● Extract to read
────

The following screenshots illustrate this workflow.

Step 1 - Observe error Step 2 - Trace it back to your ClojureScript code

API stability

My worry

ClojureScript is barely a year old. [4] I’ll bet the dev team is still rapidly evolving the API. I don’t want to have to fix my app every time I upgrade to each and every point release of ClojureScript.

My experience

ClojureScript benefits from the stability of Clojure’s API. I’ve upgraded the same app to new releases of ClojureScript several times. Only once did an upgrade require changes to my application code, and even then, those changes were minor syntax tweaks.


My worry

Did I mention how young ClojureScript is? I’m okay with “leading edge,” but am I prepared for the bleeding that goes with “bleeding edge?” Do I really want to be the guinea pig for some bug-ridden alpha software?

My experience

ClojureScript is quality software with a responsive dev team. In eight months of working with ClojureScript, and through several ClojureScript upgrades, I’ve only been impacted by a single bug. I reported that issue on the mailing list at 7:30pm on a Monday night. Figuring that I wouldn’t hear anything until the morning, I decided to go grab some dinner, and then work on something else.

Enter David Nolen. Fortunately for me, David hates dinner, and he hates software bugs even more. So for him, 7:30pm seems like a perfectly reasonable time to be churning through JIRA tickets. Clearly my expectations were too low; David wasn’t going to let me wait 16 hours for a reply. Instead, he fixed the issue, committed it, and replied—in just 42 minutes.

I’ve paid good money for support nowhere near as responsive as this!

Performance profiling and tuning

My worry

What the heck am I going to do when I discover that part of my app is too slow? I’m pretty sure there are zero ClojureScript performance profiling tools out there.

My experience

While you’re unlikely to find a ClojureScript-specific perf tool, the Google Chrome profiling tools give you what you need. [5]

Eventually, part of my ClojureScript app became slow—unusably slow. The Chrome profiling tools helped me track down the bottleneck. [6] The screenshot below describes the process.

ClojureScript Performance Profiling

Runtime tooling in general?

Debugging and performance profiling are two specific worries I had. In each case, the existing JavaScript runtime tools were sufficient for satisfying my ClojureScript needs. (And in both cases, I already had those tools installed—they are built-in to the browser!)

The landscape of JavaScript runtime tooling extends well beyond these two examples. Is other runtime tooling similarly applicable for ClojureScript development? Perhaps. Where there’s a runtime tool for doing x with JavaScript, it might just be a decent tool for doing x with ClojureScript as well.

What, me worry?

I approached ClojureScript expecting each of these things to be a source of pain. Thankfully, I was wrong. If any of them have caused you to think twice about giving ClojureScript a try, I contend that they shouldn’t.


[1] “Transpiles” if you’re nasty.

[2] Of course, this concern is not unique to ClojureScript. It’s a longstanding worry for languages that compile to JavaScript (and probably for most other compilation targets throughout the history of computing).

[3] I suspect that one day—perhaps very soon—we’ll have source maps for ClojureScript. When that day comes, we’ll look back on the current workflow as “The Olden Days of ClojureScript Debugging.” You know: when we used to walk 7 miles in the snow, uphill both ways, in order to track down the source of an error. But in all seriousness, while I look forward to having source maps for ClojureScript, the debugging experience is sufficient without them.

[4] Actually, my initial worry dates back to early 2012, when ClojureScript was even newer. Do I really want to dive head first into a six-month-old language?

[5] Safari, Firefox (via Firebug), and Internet Explorer offer similar functionality.

[6] It turns out that you probably don’t want to construct a 30 kB string (30 kB!) for every single event that fires inside your app.

Thanks to Brenton Ashworth, Stuart Sierra, and Luke VanderHart for reading drafts of this post.

────

● Raw data

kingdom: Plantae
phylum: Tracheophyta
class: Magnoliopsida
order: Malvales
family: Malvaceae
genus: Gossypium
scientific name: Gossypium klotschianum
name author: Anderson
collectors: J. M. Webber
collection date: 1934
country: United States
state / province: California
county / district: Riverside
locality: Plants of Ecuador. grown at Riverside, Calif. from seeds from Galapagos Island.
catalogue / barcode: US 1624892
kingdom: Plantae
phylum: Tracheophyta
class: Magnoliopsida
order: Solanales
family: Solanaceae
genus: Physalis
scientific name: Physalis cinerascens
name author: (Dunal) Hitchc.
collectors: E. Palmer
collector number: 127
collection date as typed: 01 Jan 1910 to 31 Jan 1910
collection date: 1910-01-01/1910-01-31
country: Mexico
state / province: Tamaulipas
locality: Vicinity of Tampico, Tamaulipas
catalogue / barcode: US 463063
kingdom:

────

● What the task asks
Translate this sentence from the ClojureScript article into Spanish: "ClojureScript benefits from the stability of Clojure’s API."

● Finished task
ClojureScript se beneficia de la estabilidad de la API de Clojure.